The idea of taking advantage of the patient’s emotional oscillation to develop, among other things, their creative capacity has been corroborated by several studies that show an intimate connection between bipolarity and artistic creativity, united in a supportive structure of psychic organization where misdirected talents, drowned or even repressed, they scream out their anger and disagreement through emotional instability.
And thanks to this oscillation, the patient can regain his creativity; a quality enhanced by his intuitive capacity, by the thought in images and multidimensionality that he possesses, by the curiosity and the spirit of adventure that animate him, and by that particularity of coming into contact with an incomparable fineness of affective nuances that can make him an excellent communicator, an intense creator and an efficient psychotherapist.
I consider bipolarity not as an obstacle but as a path of learning and growth; not as a handicap but as a set of talents that, when well managed, can lead a person to achieve fulfillment thanks precisely to their own oscillating nature, not because they have overcome their “illness”.
The stability that the bipolar needs to achieve does not come from the outside but is the result of an inner reference; it is equivalent to a movement with meaning and proportion, not to a stop or stillness. It is not necessary to pretend that it stops oscillating (oscillation is, precisely, its virtue), but that it heals the disproportion that swallows it in an eternal swing without axis.
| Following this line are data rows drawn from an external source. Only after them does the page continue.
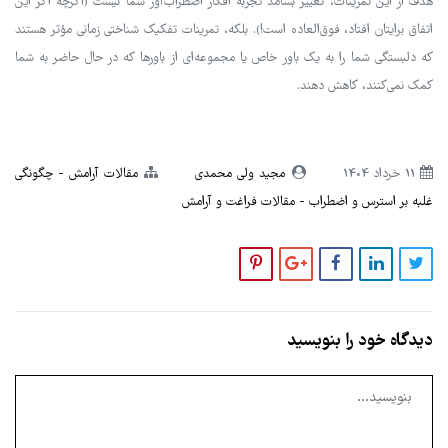
هدف از این تمرینات، تغییر بسامد تجربه افکار اضطراب‌آور شما نیست (اگرچه اگر این
اتفاق برایتان افتاد، فوق‌العاده است!). بلکه، تمرینات تفکیک شناختی زمانی مؤثر هستند
که دلبستگی شما را به یک باور خاص یا مجموعه‌ای از باورها که در حال حاضر به شما
کمک نمی‌کنند، کاهش دهند.
11 خرداد 1404
مجید ولی محمدی
مقالات آرامش
چگونگی
غلبه بر استرس و اضطراب
مقالات فراغت و آرامش
دیدگاه خود را بنویسید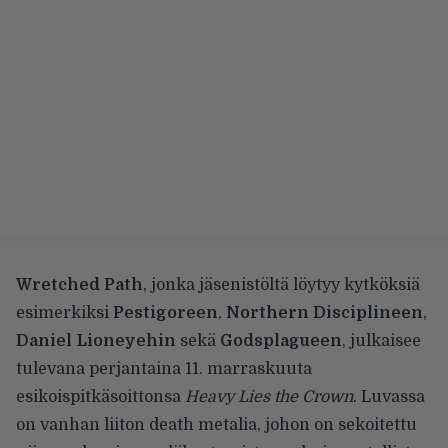
Wretched Path
, jonka jäsenistöltä löytyy kytköksiä
esimerkiksi
Pestigoreen
,
Northern Disciplineen
,
Daniel Lioneyehin
sekä
Godsplagueen
, julkaisee
tulevana perjantaina 11. marraskuuta
esikoispitkäsoittonsa
Heavy Lies the Crown
. Luvassa
on vanhan liiton death metalia, johon on sekoitettu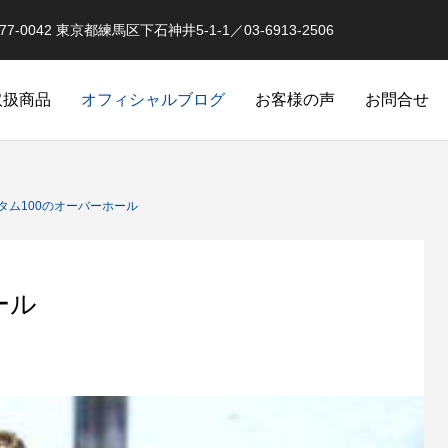
0042 東京都練馬区下石神井5-1-1／03-6913-2506
取扱商品
オフィシャルブログ
お客様の声
お問合せ
オーバーホール実例
釣果情報 イベントな
タム100のオーバーホール
ール
品
スピニングリールのローラークラ
クラッチ返りによるダメージ
オリジナル）
カスタム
THERAPY AND ACCEPTANCE OF BIPOLARITY
The majority of bipolar people have biographies in which the difficulties and misfortunes prevail that have led them to transform the initial helplessness – the inability to meet their basic needs with which every human being comes into the world, and the difficulties of their environment to satisfy them – in belief:
“If they don’t give me what I need, it’s because I don’t deserve it; and if I don’t deserve it, I am unworthy”.
This causes, when they reach adulthood, relational problems that also oscillate between absolute dependence (in the depressive phase) and the denial of all ties and even the pain of loss. But life must not be either dependence or lack of need for others. Between both extremes, freedom is a tool that human beings must build.
As long as the bipolar self cannot assert itself anywhere and lives continuously jumping from euphoria to sadness, from love to heartbreak, from fulfillment to the most complete disappointment, it cannot be cured. You need to integrate the polarities, change the belief that things are necessarily black or white, and assimilate the fact that grays predominate in life, that everything in it is ambivalent.
The well-known Scottish psychiatrist Ronald Laing used to say that the patient, rather than an object to change, is a person to accept. Along the same lines, what is important about our proposal is not the technical aspects but the philosophy that encourages it, which points to non-dependence, autonomy, creativity and freedom of the bipolar patient.
Well, even though the affective deficiency that causes bipolarity may never be covered, it is possible to gradually learn to feel with the body, express affections and be a little freer every day.